The vast majority of Corbyn supporters are not like this; I know that. But if this is the price we have to pay to have a leader who is a bit more firmly opposed to austerity, is it worth it? Really?
Radicalism seems attractive at first. A strong, principled stand against things that are wrong in the world. Of course I oppose austerity! Of course war is bad! But now I understand that it isn’t possible, nor desirable, to deal in moral absolutes. Did non-intervention help in Bosnia? Would high spending help the poor in the long-term, if our debt repayments grew too large? In everything, there is a balance to be struck.
Democratic politics makes it possible to change things for the better, not overnight, but incrementally, gradually; not through one man alone but through thousands of people, all doing their part. It’s not glamorous or exciting, but it is worthy.
This is what the Labour Party does. It’s what it has always done. It has always been reformist, deferential, internationalist, compromising; never revolutionary, iconoclastic, unilateral. You might not like that, but that’s what Labour is. It has always worked within the parameters of British politics, in order to make a difference to the people of the nation.
It has also been the greatest vehicle for progress the country has ever known. Attlee’s government gave us the NHS and the welfare state. Wilson’s opened up higher education, social mobility, and passed many liberal social reforms. Blair’s brought in the minimum wage, and lifted hundreds of thousands of children out of poverty.
So I am angered when Corbyn’s acolytes tell me he represents “real Labour values”. Any study of history tells a different story. Our values most certainly do not include sacrificing people who desperately need a Labour government on an altar of nebulous ideals such as principles and hope. Hope doesn’t feed a family on the poverty line. Principles won’t create jobs. One person’s principles are another person’s dogma. One person’s hope is another person’s need.

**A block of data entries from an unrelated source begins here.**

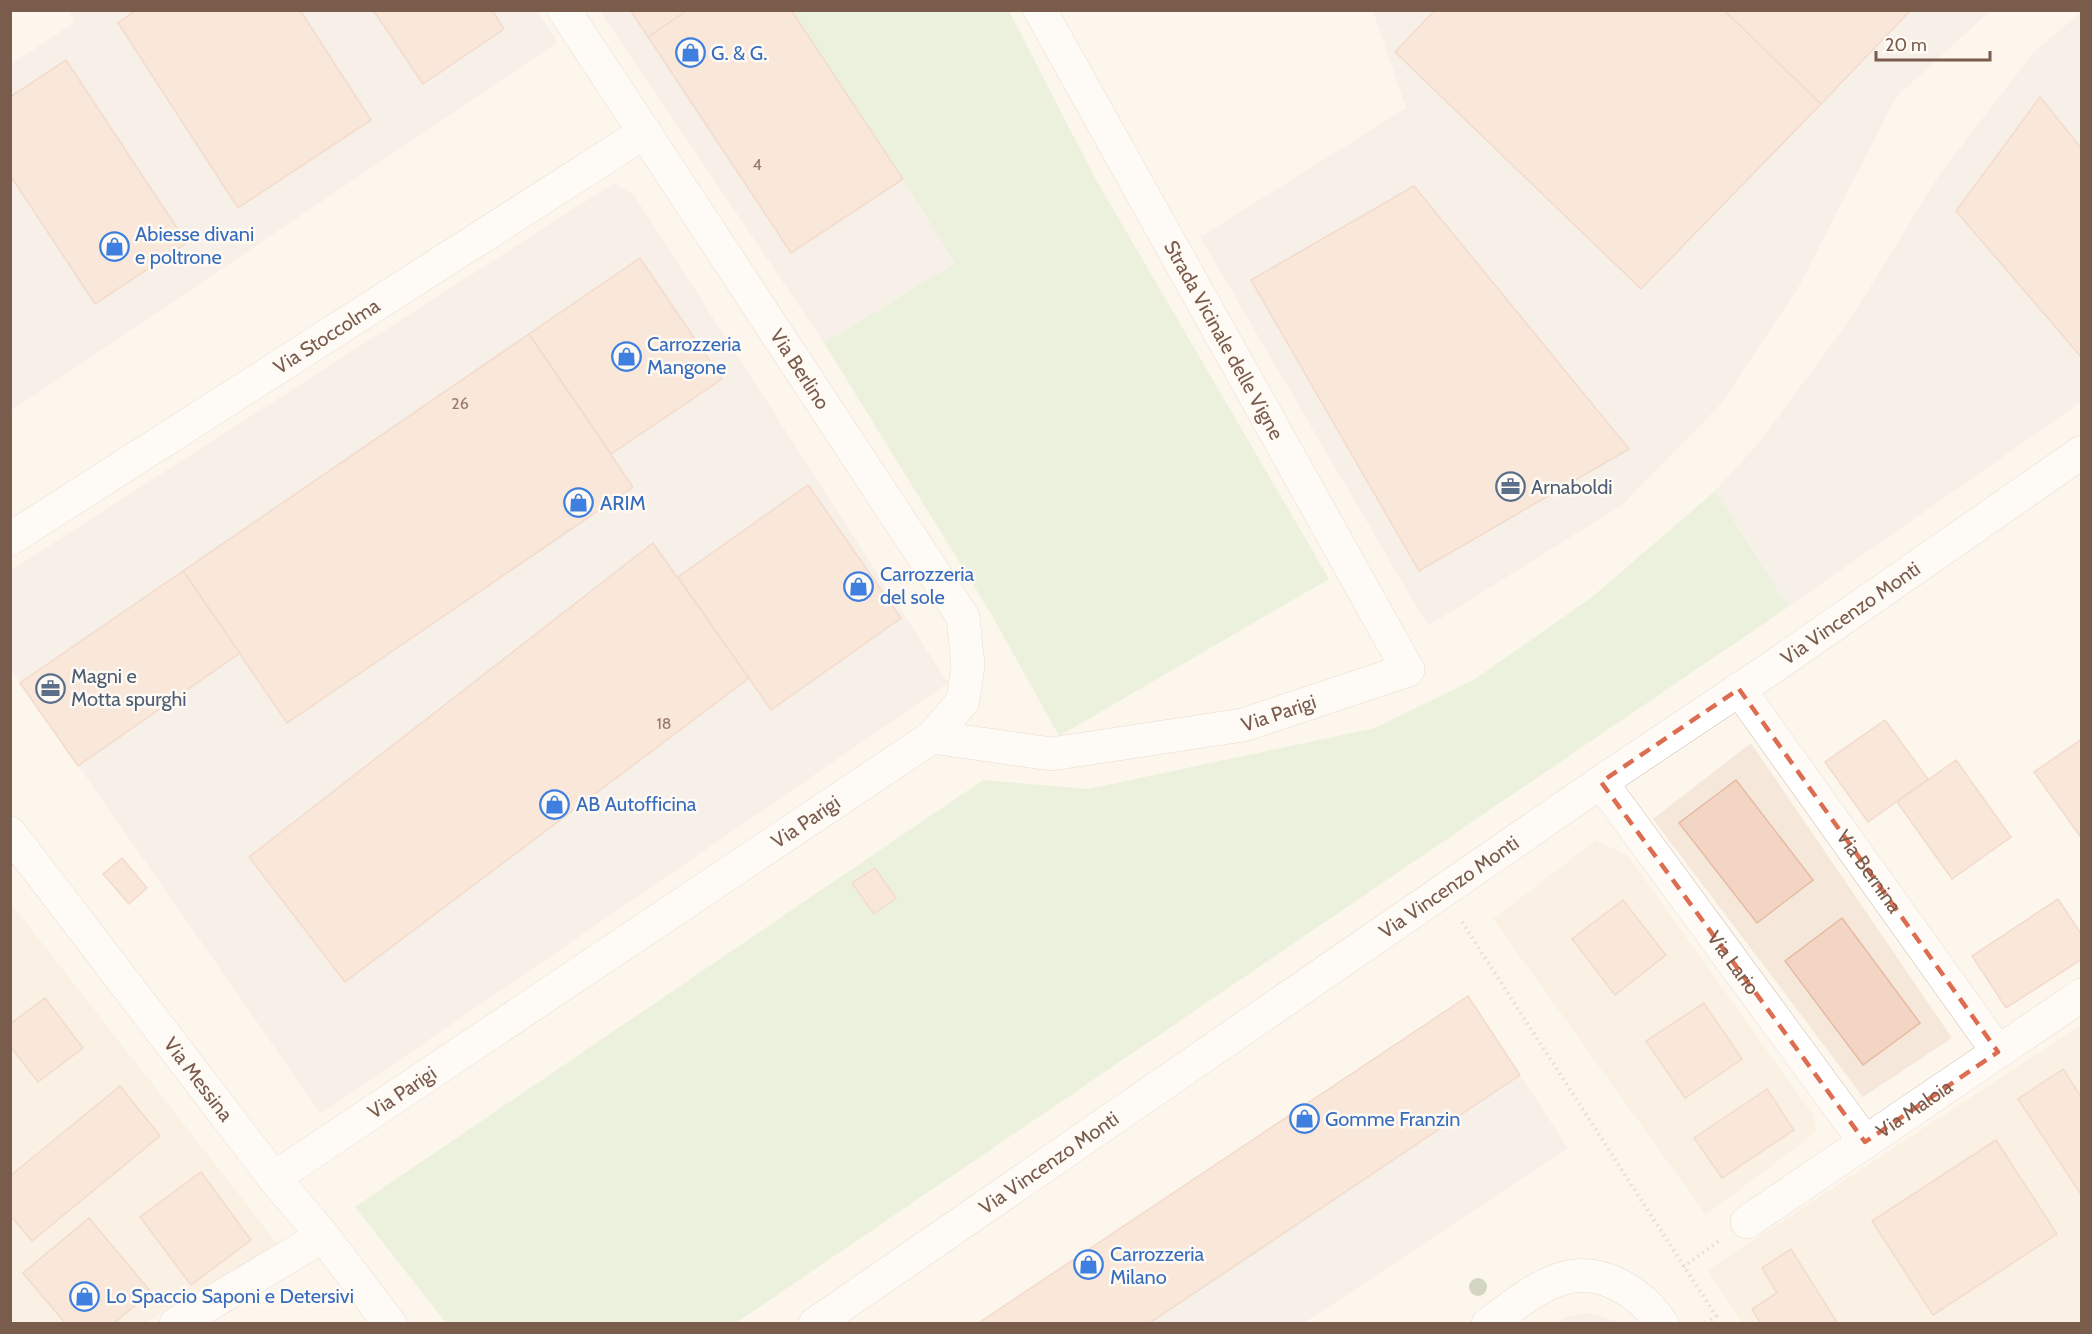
<svg xmlns="http://www.w3.org/2000/svg" width="2092" height="1334" font-family="Cabin,sans-serif">
<style>
.residential{fill:#f5e8da}
.industrial{fill:#efe9e4}
.green{fill:#d8ecc9}
.building{fill:#f3d5c3;stroke:#e6bba3;stroke-width:1.5}
.lines{fill:none;stroke-linecap:round;stroke-linejoin:round}
.minor-casing{stroke:#d1beb0;stroke-width:34}
.path{stroke:#d9b8a5;stroke-width:4;stroke-dasharray:1.5 4.5;stroke-linecap:butt}
.minor{stroke:#fff;stroke-width:33}
.tree{fill:#a0b28e}
.marked{fill:none;stroke:#dc6d51;stroke-width:4.5;stroke-dasharray:12 8;stroke-linejoin:round}
.labels{text-anchor:middle;stroke-width:5;stroke-linejoin:round;paint-order:stroke}
.number-label{font-size:16px;fill:#987a6a}
.shop-label{font-size:20px;fill:#366cbe;stroke:#fffaf3;text-anchor:start}
.street-label{font-size:20px;fill:#7a5c4d;stroke:#fffaf3}
.service-label{font-size:20px;fill:#4e5e75;stroke:#fffaf3;text-anchor:start}
</style>
<rect width="100%" height="100%" fill="#fdf6ec"/>
<g class="residential">
<polygon points="1751,743 1952,1038 1863,1097 1653,819"/>
<polygon points="1596,840 1628,856 1813,1115 1816,1132 1706,1215 1493,919"/>
<polygon points="10,902 279,1246 145,1323 11,1323"/>
<polygon points="2081,1025 2081,1323 1742,1323 1708,1270"/>
</g>
<g class="industrial">
<polygon points="68,10 537,11 558,42 11,411 10,65 75,22"/>
<polygon points="600,11 791,11 903,179 955,263 824,343"/>
<polygon points="1373,11 1990,11 1896,97 1799,286 1721,404 1622,505 1428,626 1200,237 1406,108"/>
<polygon points="2081,12 2081,402 1788,607 1715,491 1761,440 1853,315 1939,175 2033,53"/>
<polygon points="614,183 634,195 948,683 321,1114 11,669 10,571"/>
<polygon points="1468,996 1568,1148 1304,1323 977,1324"/>
<polygon points="1588,1313 1621,1322 1623,1323 1558,1323 1566,1317"/>
</g>
<g class="green">
<polygon points="791,11 1009,11 1095,178 1329,579 1059,736 990,612 824,343 955,263 903,179"/>
<polygon points="1715,491 1788,607 736,1323 446,1323 355,1207 983,780 1088,789 1375,728 1475,679 1592,597"/>
</g>
<g class="building">
<polygon points="136,10 300,10 371,120 238,208 118,23"/>
<polygon points="373,10 492,10 504,29 423,84"/>
<polygon points="630,10 688,10 648,37"/>
<polygon points="688,10 791,10 903,179 791,253 648,37"/>
<polygon points="1435,10 1724,10 1821,104 1641,289 1395,52"/>
<polygon points="1724,10 1911,10 1821,104"/>
<polygon points="66,60 187,243 95,304 10,175 10,97"/>
<polygon points="2040,97 2082,149 2082,358 1956,211"/>
<polygon points="1414,186 1629,449 1419,571 1251,280"/>
<polygon points="640,258 722,379 611,454 529,334"/>
<polygon points="529,334 633,487 287,723 183,571"/>
<polygon points="808,485 901,618 771,710 678,577"/>
<polygon points="653,543 749,678 345,982 249,857"/>
<polygon points="183,571 240,653 78,766 20,683"/>
<polygon points="1885,720 1928,779 1868,822 1825,762"/>
<polygon points="2082,739 2082,839 2034,772"/>
<polygon points="1956,760 2011,837 1952,879 1897,802"/>
<polygon points="1736,780 1813,880 1757,923 1679,823"/>
<polygon points="122,858 147,888 129,904 103,874"/>
<polygon points="875,868 896,898 874,914 852,883"/>
<polygon points="2058,899 2082,935 2082,959 2006,1008 1972,956"/>
<polygon points="1623,900 1666,955 1615,995 1572,939"/>
<polygon points="1842,918 1920,1023 1863,1065 1785,961"/>
<polygon points="1468,996 1520,1075 1148,1324 977,1324"/>
<polygon points="45,998 83,1048 38,1082 10,1046 10,1024"/>
<polygon points="1704,1003 1742,1059 1685,1098 1646,1041"/>
<polygon points="2063,1069 2082,1098 2082,1196 2018,1099"/>
<polygon points="120,1086 160,1136 32,1241 10,1215 10,1176"/>
<polygon points="1767,1089 1794,1130 1722,1178 1694,1138"/>
<polygon points="1996,1140 2057,1234 1933,1315 1872,1221"/>
<polygon points="201,1172 251,1240 191,1285 140,1217"/>
<polygon points="89,1218 151,1292 113,1324 66,1324 23,1273"/>
<polygon points="1791,1249 1838,1324 1761,1324 1752,1309 1777,1293 1762,1268"/>
</g>
<g class="lines">
<defs>
<g id="minor">
<path id="s1" d="M10 539 645 132"/>
<path id="s2" d="M1739 689 1998 1052"/>
<path id="s3" d="M932 737 1051 754 1243 725 1408 670 1040 10"/>
<path id="s4" d="M1601 782 1865 1142"/>
<path id="s5" d="M10 833 274 1178 323 1236 390 1324"/>
<path id="s6" d="M274 1178 932 737 963 701 968 665 963 617 564 10"/>
<path id="s7" d="M1747 1222 2082 995"/>
<polyline points="176,1324 323,1236"/>
<path id="s8" d="M815 1324 1601 782 1770 669 2082 452"/>
<path d="M1488 1324C1512 1307 1538 1284 1568 1277 1605 1269 1642 1294 1662 1324"/>
</g>
</defs>
<use href="#minor" class="minor-casing"/>
<g class="path">
<polyline points="1462,922 1716,1316 1705,1324"/>
<polyline points="1683,1267 1719,1241"/>
</g>
<use href="#minor" class="minor"/>
</g>
<circle class="tree" cx="1478" cy="1287" r="9"/>
<path d="M0 0H2092V1334H0ZM1739 689 1998 1052 1865 1142 1601 782Z" fill="#fdf6ec" fill-opacity=".55" fill-rule="evenodd"/>
<path class="marked" d="M1739 689 1998 1052 1865 1142 1601 782Z"/>
<defs>
<symbol id="shop-ring" viewBox="-11 -11 22 22"><circle r="9.5" fill="#fffaf3" stroke="#3f7fe0" stroke-width="1.5"/><path d="M-5-2.5h2.3a2.7 3.5 0 0 1 5.4 0H5L5.5 6h-11ZM-1.5-2.5h3a1.5 2.3 0 0 0-3 0Z" fill="#3f7fe0"/></symbol>
<symbol id="office-ring" viewBox="-11 -11 22 22"><circle r="9.5" fill="#fffaf3" stroke="#5c6f8a" stroke-width="1.5"/><path d="M-6-3h4V-5.5h4V-3h4V5H-6ZM-1-4.5V-3h2v-1.5ZM-6 0V1H6V0Z" fill="#5c6f8a"/></symbol>
</defs>
<g fill-rule="evenodd">
<use href="#shop-ring" x="674" y="36" width="33" height="33"/>
<use href="#shop-ring" x="98" y="230" width="33" height="33"/>
<use href="#shop-ring" x="610" y="340" width="33" height="33"/>
<use href="#office-ring" x="1494" y="470" width="33" height="33"/>
<use href="#shop-ring" x="562" y="486" width="33" height="33"/>
<use href="#shop-ring" x="842" y="570" width="33" height="33"/>
<use href="#office-ring" x="34" y="672" width="33" height="33"/>
<use href="#shop-ring" x="538" y="788" width="33" height="33"/>
<use href="#shop-ring" x="1288" y="1102" width="33" height="33"/>
<use href="#shop-ring" x="1072" y="1248" width="33" height="33"/>
<use href="#shop-ring" x="68" y="1280" width="33" height="33"/>
</g>
<g class="labels">
<g class="number-label">
<text x="757" y="170">4</text>
<text x="460" y="409">26</text>
<text x="664" y="729">18</text>
</g>
<g class="shop-label">
<text x="711" y="60">G. &amp; G.</text>
<text x="135" y="241">Abiesse divani<tspan x="135" dy="23">e poltrone</tspan></text>
<text x="647" y="351">Carrozzeria<tspan x="647" dy="23">Mangone</tspan></text>
<text x="600" y="510">ARIM</text>
<text x="880" y="581">Carrozzeria<tspan x="880" dy="23">del sole</tspan></text>
<text x="576" y="811">AB Autofficina</text>
<text x="1325" y="1126">Gomme Franzin</text>
<text x="1110" y="1261">Carrozzeria<tspan x="1110" dy="23">Milano</tspan></text>
<text x="106" y="1303">Lo Spaccio Saponi e Detersivi</text>
</g>
<g class="street-label">
<text dy="7" stroke="none"><textPath href="#s1" startOffset="376">Via Stoccolma</textPath></text>
<text transform="translate(1224 340) rotate(61)" y="7">Strada Vicinale delle Vigne</text>
<text transform="translate(800 369) rotate(57)" y="7">Via Berlino</text>
<text dy="7" stroke="none"><textPath href="#s8" startOffset="1256">Via Vincenzo Monti</textPath></text>
<text dy="7" stroke="none"><textPath href="#s3" startOffset="352">Via Parigi</textPath></text>
<text dy="7" stroke="none"><textPath href="#s6" startOffset="640">Via Parigi</textPath></text>
<text dy="7" stroke="none"><textPath href="#s2" startOffset="224">Via Bernina</textPath></text>
<text dy="7" stroke="none"><textPath href="#s8" startOffset="770">Via Vincenzo Monti</textPath></text>
<text dy="7" stroke="none"><textPath href="#s4" startOffset="224">Via Lario</textPath></text>
<text dy="7" stroke="none"><textPath href="#s5" startOffset="310">Via Messina</textPath></text>
<text dy="7" stroke="none"><textPath href="#s6" startOffset="154">Via Parigi</textPath></text>
<text dy="7" stroke="none"><textPath href="#s7" startOffset="202">Via Maloia</textPath></text>
<text dy="7" stroke="none"><textPath href="#s8" startOffset="284">Via Vincenzo Monti</textPath></text>
</g>
<g class="service-label">
<text x="1531" y="494">Arnaboldi</text>
<text x="71" y="683">Magni e<tspan x="71" dy="23">Motta spurghi</tspan></text>
</g>
</g>
<rect width="2092" height="1334" fill="none" stroke="#7a5c4d" stroke-width="24"/>
<path d="M1876 51v9h114v-9" fill="none" stroke="#7a5c4d" stroke-width="3"/>
<text x="1885" y="51" font-size="18" fill="#7a5c4d" stroke="#fffaf3" stroke-width="4.5" paint-order="stroke">20 m</text>
</svg>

If you think your principles are more important than actual, concrete reality, if you think that it’s more important to support the candidate that you agree with most instead of the one that will do the most good, I can’t be with you. If you think there is no conflict between Corbyn’s principles and electoral success, I’d question your idea of principles, and point out that the polls are saying otherwise in any case.
If you think that Labour and the Tories are interchangeable, you’re lucky. That likely means that you are not on the sharp end of Conservative policies. All these cuts you’re opposing? They are cuts to things that a Labour government introduced, to benefit the nation. Of course Labour are preferable to the Conservatives. By being in government, Tony Blair, the monster of the left, helped more people than Jeremy Corbyn ever will.
When I think about all this, I am sad. I look at a party that I desperately want to succeed, and I see it being led to a possibly terminal electoral defeat, by a man who is not fit for his office; not fit by the views he holds, nor by his abilities. And it just makes me miserable.
I read stories about our new enthusiastic members. I welcome you all. We need your energy and dedication to stop the Conservatives; just please, don’t call me a Tory. But for every story about new members, there is a story to be told about existing members leaving, or feeling disconnected. I won’t leave. But I understand those who do. It is a really draining, miserable state of affairs at the moment.
This is why I write about Jeremy Corbyn. But it is too exhausting to keep doing so.
I’ve said all I can. I’m stopping from today.